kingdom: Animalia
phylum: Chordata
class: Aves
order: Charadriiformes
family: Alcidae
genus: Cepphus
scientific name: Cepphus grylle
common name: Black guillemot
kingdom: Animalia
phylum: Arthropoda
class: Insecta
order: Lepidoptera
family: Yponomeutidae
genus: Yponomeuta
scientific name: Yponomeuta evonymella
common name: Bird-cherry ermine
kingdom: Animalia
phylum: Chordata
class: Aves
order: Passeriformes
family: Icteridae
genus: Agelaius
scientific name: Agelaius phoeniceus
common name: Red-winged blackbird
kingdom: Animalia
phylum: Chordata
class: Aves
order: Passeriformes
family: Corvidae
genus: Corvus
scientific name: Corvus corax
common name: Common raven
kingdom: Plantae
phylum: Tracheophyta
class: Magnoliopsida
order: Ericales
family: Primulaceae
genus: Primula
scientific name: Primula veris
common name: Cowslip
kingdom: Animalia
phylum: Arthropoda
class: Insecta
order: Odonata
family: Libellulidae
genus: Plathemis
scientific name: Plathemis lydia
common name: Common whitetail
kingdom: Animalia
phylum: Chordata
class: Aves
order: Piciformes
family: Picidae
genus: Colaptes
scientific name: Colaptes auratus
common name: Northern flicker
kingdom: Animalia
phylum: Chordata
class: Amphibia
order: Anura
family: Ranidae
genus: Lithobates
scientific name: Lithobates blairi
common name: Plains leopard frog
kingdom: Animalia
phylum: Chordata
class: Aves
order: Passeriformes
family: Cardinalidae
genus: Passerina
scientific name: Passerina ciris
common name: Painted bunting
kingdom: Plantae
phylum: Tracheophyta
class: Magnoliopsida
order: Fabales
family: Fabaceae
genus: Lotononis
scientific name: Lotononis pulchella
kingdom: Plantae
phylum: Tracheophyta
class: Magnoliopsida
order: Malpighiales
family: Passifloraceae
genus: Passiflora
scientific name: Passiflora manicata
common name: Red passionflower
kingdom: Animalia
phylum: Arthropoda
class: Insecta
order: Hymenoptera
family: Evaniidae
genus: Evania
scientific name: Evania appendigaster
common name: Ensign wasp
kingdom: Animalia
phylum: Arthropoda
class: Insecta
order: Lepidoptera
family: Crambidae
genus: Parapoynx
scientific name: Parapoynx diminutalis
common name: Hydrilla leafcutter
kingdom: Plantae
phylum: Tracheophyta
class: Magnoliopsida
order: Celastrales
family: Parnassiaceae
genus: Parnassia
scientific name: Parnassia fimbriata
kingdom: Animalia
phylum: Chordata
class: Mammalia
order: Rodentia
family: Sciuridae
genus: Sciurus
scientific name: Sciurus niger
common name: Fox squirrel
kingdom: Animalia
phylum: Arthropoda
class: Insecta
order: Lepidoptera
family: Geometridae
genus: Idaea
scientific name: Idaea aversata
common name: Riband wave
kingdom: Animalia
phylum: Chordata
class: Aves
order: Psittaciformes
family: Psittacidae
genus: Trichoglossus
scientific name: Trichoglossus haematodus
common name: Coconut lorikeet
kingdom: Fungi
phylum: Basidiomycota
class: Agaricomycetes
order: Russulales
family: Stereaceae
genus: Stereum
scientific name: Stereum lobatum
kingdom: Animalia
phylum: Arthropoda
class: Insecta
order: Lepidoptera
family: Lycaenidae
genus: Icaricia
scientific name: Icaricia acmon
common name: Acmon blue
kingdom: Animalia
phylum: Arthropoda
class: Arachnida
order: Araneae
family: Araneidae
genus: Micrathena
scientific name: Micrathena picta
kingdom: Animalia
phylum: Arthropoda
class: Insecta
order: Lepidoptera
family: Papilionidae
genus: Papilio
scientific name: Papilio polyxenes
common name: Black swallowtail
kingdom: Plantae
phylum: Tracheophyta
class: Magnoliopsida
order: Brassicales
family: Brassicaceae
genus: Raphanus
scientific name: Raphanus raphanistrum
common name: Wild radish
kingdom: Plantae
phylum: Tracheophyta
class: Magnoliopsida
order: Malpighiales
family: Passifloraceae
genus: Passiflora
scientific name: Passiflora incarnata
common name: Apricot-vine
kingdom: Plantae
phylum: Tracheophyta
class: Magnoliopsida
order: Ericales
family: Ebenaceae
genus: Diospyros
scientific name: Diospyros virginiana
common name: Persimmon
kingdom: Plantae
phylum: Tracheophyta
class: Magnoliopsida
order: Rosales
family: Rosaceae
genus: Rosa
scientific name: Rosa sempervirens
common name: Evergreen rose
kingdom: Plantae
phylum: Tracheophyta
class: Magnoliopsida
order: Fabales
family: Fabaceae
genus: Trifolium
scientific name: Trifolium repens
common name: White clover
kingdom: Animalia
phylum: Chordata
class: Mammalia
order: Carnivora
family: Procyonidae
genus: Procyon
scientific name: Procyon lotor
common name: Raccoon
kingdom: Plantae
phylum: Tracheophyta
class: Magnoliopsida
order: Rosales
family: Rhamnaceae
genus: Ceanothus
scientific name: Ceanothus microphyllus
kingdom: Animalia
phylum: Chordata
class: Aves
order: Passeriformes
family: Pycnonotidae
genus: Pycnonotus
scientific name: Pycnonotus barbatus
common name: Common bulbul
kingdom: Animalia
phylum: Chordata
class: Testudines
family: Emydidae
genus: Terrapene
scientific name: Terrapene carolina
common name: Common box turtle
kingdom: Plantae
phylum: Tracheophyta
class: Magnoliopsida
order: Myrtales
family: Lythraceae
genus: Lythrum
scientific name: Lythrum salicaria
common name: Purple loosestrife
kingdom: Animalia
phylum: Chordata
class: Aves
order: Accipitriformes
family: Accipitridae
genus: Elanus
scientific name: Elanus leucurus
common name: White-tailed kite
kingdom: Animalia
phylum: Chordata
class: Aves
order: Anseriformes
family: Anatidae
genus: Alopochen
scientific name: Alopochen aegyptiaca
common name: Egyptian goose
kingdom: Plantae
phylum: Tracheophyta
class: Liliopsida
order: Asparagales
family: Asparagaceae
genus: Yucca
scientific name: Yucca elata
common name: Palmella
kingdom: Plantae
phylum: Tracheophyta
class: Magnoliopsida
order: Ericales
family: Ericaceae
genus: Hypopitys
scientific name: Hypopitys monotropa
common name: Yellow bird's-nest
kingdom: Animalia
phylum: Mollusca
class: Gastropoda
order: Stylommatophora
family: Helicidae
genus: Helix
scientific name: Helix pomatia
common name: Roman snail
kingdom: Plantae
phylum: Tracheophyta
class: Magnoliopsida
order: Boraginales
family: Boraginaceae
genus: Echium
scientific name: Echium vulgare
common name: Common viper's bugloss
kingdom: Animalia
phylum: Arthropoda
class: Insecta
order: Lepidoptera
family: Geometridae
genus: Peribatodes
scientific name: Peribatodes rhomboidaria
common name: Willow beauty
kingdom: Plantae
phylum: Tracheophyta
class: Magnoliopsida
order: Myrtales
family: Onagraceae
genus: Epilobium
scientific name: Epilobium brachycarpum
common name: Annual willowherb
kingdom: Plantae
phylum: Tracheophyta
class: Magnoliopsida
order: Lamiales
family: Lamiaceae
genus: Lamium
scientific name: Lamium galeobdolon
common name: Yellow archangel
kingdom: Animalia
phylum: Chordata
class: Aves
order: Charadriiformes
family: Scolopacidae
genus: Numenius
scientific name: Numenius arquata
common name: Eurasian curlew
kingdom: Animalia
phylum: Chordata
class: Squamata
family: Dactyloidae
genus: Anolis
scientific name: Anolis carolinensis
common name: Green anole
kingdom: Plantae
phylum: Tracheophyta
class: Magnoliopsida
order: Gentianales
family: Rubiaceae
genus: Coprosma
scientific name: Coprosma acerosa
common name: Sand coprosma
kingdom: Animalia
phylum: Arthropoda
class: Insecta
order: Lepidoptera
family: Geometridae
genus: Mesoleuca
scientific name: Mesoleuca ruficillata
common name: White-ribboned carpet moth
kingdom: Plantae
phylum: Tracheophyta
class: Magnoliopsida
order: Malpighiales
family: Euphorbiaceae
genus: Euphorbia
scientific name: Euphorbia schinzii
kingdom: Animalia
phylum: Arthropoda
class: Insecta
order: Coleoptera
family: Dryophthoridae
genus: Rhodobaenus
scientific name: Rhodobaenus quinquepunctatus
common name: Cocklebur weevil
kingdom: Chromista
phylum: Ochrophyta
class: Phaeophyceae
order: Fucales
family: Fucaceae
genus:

===

(Stated goal): Copy the data word for word, starting at its first line and ending with the line that contains "scientific name: Primula veris", including that line.

(Answer for this exercise):
kingdom: Animalia
phylum: Chordata
class: Aves
order: Charadriiformes
family: Alcidae
genus: Cepphus
scientific name: Cepphus grylle
common name: Black guillemot
kingdom: Animalia
phylum: Arthropoda
class: Insecta
order: Lepidoptera
family: Yponomeutidae
genus: Yponomeuta
scientific name: Yponomeuta evonymella
common name: Bird-cherry ermine
kingdom: Animalia
phylum: Chordata
class: Aves
order: Passeriformes
family: Icteridae
genus: Agelaius
scientific name: Agelaius phoeniceus
common name: Red-winged blackbird
kingdom: Animalia
phylum: Chordata
class: Aves
order: Passeriformes
family: Corvidae
genus: Corvus
scientific name: Corvus corax
common name: Common raven
kingdom: Plantae
phylum: Tracheophyta
class: Magnoliopsida
order: Ericales
family: Primulaceae
genus: Primula
scientific name: Primula veris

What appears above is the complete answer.